MATERIAL PROVIDED -

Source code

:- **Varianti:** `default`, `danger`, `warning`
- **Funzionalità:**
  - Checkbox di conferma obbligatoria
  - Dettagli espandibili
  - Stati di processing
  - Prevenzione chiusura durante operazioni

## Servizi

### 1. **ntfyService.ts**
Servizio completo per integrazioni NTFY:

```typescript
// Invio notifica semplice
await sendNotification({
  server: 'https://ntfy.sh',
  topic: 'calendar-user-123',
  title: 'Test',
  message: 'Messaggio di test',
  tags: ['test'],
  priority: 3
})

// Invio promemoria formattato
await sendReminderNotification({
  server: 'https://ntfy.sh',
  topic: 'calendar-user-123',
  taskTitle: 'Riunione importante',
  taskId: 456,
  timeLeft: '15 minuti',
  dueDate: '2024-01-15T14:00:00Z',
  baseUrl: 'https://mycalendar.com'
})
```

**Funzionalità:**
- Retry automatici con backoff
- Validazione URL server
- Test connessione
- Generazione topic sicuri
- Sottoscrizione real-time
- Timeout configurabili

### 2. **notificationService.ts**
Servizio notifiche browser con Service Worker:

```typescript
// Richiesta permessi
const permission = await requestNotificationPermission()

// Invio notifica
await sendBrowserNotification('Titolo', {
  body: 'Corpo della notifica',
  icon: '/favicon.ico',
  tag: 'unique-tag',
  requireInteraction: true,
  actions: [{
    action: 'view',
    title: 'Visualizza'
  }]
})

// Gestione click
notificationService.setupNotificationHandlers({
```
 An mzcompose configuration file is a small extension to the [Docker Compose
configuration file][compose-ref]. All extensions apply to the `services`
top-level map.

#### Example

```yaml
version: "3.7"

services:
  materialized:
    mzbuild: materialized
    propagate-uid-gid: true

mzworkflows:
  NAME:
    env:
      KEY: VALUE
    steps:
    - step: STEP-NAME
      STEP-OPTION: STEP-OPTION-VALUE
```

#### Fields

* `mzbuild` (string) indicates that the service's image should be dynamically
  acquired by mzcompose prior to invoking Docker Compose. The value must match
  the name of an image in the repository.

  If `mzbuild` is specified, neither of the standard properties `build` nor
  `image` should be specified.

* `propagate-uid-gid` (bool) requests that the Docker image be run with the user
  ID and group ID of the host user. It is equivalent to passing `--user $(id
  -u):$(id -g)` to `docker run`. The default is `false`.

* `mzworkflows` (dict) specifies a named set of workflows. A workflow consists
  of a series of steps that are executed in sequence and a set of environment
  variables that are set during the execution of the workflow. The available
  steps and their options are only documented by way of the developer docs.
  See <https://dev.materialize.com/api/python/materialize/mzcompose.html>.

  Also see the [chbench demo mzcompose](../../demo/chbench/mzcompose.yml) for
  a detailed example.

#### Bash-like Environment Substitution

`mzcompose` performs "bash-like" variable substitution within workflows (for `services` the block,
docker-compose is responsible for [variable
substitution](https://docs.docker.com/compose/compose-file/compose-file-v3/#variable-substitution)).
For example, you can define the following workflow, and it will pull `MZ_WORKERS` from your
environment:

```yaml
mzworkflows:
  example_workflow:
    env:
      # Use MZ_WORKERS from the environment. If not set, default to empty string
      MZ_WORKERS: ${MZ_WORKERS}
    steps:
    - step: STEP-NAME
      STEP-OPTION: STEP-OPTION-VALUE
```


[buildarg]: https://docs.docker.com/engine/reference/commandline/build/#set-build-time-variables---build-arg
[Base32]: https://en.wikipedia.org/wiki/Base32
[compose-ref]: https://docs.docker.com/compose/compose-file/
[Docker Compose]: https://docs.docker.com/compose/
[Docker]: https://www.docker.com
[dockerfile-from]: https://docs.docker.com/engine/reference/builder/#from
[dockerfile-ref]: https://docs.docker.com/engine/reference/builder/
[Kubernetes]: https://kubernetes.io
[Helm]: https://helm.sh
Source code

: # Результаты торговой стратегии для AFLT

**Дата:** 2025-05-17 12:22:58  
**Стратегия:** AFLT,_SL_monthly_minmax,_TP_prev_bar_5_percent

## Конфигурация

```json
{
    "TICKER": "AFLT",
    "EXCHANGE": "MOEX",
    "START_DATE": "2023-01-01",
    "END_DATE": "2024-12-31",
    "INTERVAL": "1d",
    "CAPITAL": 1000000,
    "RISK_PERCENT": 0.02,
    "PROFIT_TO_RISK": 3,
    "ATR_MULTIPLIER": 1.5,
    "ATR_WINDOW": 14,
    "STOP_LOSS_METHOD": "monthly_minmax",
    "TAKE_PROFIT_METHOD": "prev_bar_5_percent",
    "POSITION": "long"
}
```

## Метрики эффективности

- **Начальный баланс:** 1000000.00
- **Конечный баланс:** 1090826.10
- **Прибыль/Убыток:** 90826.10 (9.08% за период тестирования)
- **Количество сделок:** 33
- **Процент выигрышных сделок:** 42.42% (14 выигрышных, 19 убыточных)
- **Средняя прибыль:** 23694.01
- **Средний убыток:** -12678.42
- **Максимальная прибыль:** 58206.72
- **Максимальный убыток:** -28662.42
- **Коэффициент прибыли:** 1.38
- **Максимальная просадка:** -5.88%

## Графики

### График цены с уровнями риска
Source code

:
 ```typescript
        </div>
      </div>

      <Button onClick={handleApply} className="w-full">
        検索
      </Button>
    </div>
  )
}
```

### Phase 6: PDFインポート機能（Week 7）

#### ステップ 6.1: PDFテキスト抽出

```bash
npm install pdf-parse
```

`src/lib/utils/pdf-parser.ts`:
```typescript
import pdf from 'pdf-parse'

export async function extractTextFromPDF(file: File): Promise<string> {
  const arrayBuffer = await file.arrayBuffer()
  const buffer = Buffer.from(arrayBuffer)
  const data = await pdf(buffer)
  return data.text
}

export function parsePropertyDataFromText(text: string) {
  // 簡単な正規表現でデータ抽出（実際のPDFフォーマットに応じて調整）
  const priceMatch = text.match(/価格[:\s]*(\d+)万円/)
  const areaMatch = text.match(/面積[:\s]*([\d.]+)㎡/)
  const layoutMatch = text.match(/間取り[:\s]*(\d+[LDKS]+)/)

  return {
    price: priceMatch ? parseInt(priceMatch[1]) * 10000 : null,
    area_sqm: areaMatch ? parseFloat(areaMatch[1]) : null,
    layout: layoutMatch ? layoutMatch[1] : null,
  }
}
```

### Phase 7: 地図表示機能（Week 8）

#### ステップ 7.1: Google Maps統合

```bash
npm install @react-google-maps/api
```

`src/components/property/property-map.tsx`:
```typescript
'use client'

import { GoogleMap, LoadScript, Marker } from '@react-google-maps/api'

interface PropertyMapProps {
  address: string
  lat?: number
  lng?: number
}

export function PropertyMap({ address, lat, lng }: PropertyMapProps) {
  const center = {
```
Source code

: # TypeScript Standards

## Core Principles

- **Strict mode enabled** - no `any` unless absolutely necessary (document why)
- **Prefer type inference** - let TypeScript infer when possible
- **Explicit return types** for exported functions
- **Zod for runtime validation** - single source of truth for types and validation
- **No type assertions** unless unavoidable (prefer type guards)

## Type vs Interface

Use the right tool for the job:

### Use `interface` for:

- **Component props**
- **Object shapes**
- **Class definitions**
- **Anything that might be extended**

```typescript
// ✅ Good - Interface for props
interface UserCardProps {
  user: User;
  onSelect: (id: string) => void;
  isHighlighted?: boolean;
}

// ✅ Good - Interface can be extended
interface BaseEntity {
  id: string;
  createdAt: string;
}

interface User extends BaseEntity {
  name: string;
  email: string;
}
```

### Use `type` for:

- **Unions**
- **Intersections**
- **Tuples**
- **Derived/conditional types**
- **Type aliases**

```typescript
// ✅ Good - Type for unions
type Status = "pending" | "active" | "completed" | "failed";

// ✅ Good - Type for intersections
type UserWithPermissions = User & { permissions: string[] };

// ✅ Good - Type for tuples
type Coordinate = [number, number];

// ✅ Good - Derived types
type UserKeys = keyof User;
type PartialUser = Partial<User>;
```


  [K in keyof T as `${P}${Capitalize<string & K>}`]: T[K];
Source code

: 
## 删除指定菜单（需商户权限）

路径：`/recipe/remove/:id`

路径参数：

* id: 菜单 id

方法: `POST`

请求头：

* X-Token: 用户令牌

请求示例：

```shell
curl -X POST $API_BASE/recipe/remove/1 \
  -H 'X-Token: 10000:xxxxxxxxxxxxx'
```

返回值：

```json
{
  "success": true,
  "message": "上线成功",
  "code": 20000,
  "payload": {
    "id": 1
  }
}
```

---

WHAT TO PRODUCE - For an answer, give a copy of every line in the listing that holds the word "propagate".

ANSWER -
    propagate-uid-gid: true
* `propagate-uid-gid` (bool) requests that the Docker image be run with the user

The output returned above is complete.